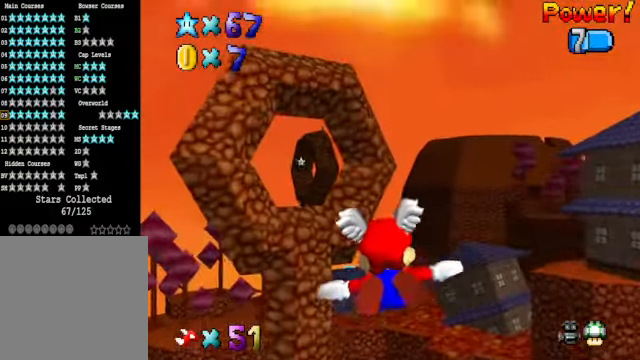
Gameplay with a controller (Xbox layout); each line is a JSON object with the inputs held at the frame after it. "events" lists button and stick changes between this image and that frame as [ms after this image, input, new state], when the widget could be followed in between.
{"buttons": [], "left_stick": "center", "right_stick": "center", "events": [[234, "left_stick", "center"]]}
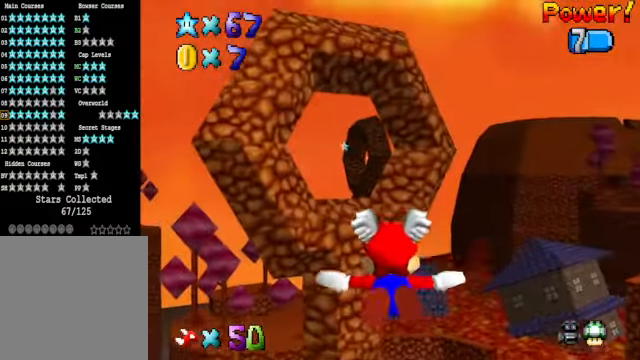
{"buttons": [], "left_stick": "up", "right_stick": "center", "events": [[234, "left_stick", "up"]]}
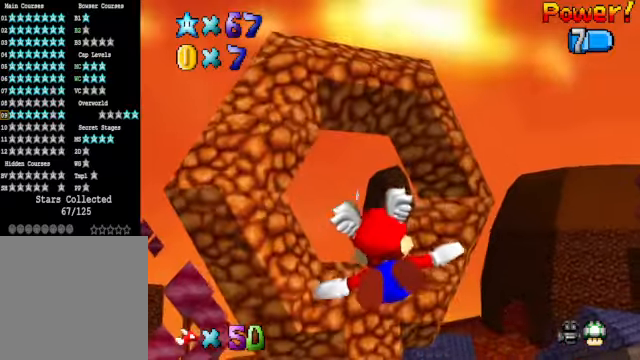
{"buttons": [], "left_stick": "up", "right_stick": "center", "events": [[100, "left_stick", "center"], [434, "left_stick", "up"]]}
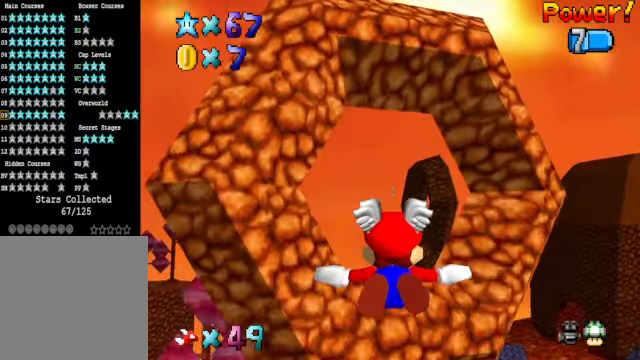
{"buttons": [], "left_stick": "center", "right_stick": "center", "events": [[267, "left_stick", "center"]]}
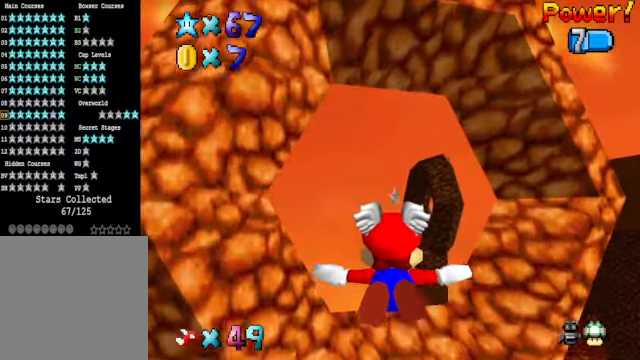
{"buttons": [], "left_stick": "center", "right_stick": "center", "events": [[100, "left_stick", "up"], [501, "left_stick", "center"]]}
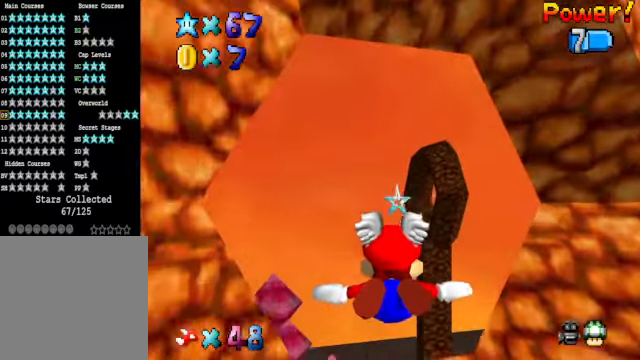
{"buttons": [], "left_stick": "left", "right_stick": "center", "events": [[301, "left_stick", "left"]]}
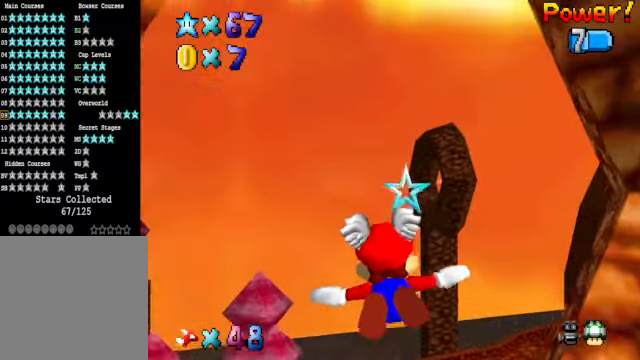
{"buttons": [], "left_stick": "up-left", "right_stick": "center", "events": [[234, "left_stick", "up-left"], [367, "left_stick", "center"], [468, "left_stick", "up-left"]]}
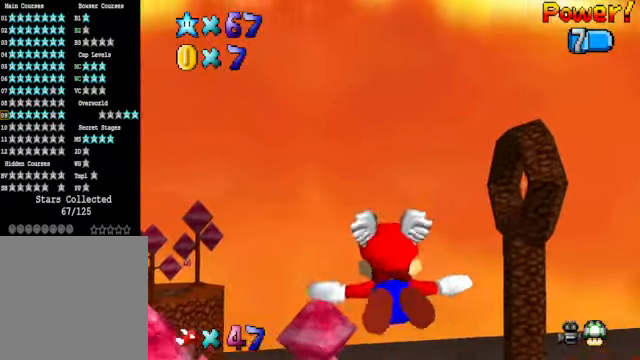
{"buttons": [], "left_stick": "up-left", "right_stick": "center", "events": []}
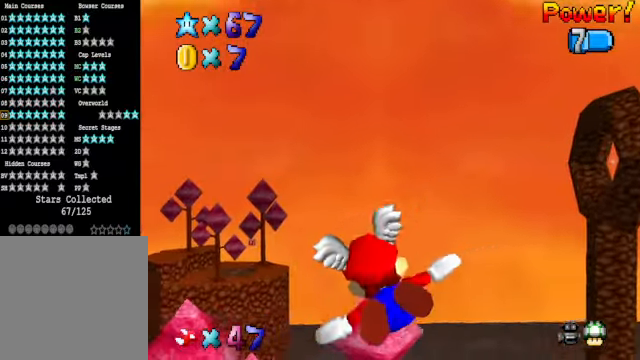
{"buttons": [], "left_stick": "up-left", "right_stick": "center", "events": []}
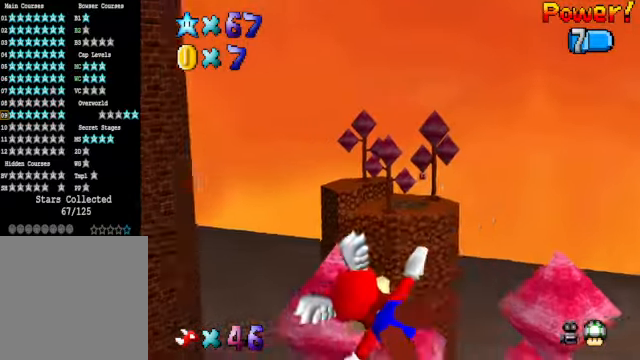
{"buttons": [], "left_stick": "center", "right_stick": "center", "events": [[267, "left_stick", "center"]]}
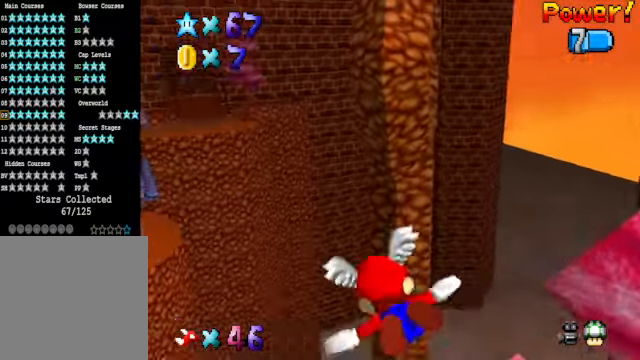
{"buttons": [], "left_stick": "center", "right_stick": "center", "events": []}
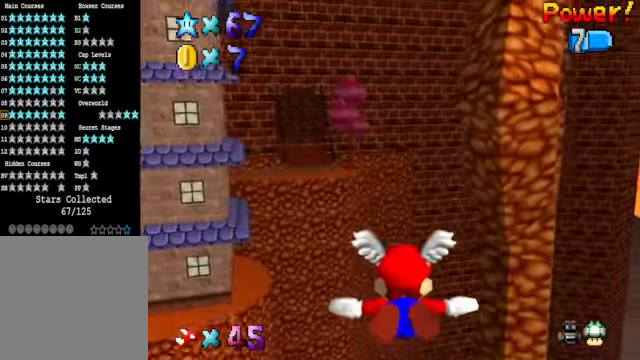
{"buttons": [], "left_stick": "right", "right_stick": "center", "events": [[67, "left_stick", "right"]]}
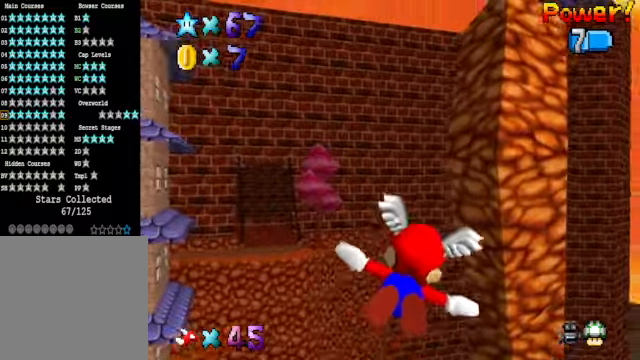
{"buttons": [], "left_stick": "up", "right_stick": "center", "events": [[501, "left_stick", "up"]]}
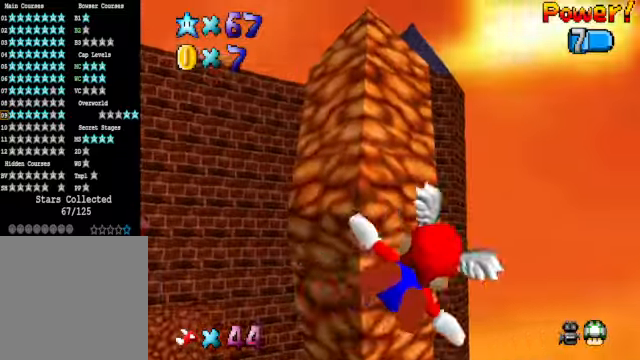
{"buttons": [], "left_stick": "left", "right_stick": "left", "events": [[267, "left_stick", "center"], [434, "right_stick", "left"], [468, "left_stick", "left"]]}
****************
▸ Assignment
Give the listing above again exactly, minus any images.

▸ Answer
Gameplay with a controller (Xbox layout); each line is a JSON object with the inputs held at the frame after it. "events" lists button and stick changes between this image and that frame as [ms after this image, input, new state], when the widget could be followed in between.
{"buttons": [], "left_stick": "center", "right_stick": "center", "events": [[234, "left_stick", "center"]]}
{"buttons": [], "left_stick": "up", "right_stick": "center", "events": [[234, "left_stick", "up"]]}
{"buttons": [], "left_stick": "up", "right_stick": "center", "events": [[100, "left_stick", "center"], [434, "left_stick", "up"]]}
{"buttons": [], "left_stick": "center", "right_stick": "center", "events": [[267, "left_stick", "center"]]}
{"buttons": [], "left_stick": "center", "right_stick": "center", "events": [[100, "left_stick", "up"], [501, "left_stick", "center"]]}
{"buttons": [], "left_stick": "left", "right_stick": "center", "events": [[301, "left_stick", "left"]]}
{"buttons": [], "left_stick": "up-left", "right_stick": "center", "events": [[234, "left_stick", "up-left"], [367, "left_stick", "center"], [468, "left_stick", "up-left"]]}
{"buttons": [], "left_stick": "up-left", "right_stick": "center", "events": []}
{"buttons": [], "left_stick": "up-left", "right_stick": "center", "events": []}
{"buttons": [], "left_stick": "center", "right_stick": "center", "events": [[267, "left_stick", "center"]]}
{"buttons": [], "left_stick": "center", "right_stick": "center", "events": []}
{"buttons": [], "left_stick": "right", "right_stick": "center", "events": [[67, "left_stick", "right"]]}
{"buttons": [], "left_stick": "up", "right_stick": "center", "events": [[501, "left_stick", "up"]]}
{"buttons": [], "left_stick": "left", "right_stick": "left", "events": [[267, "left_stick", "center"], [434, "right_stick", "left"], [468, "left_stick", "left"]]}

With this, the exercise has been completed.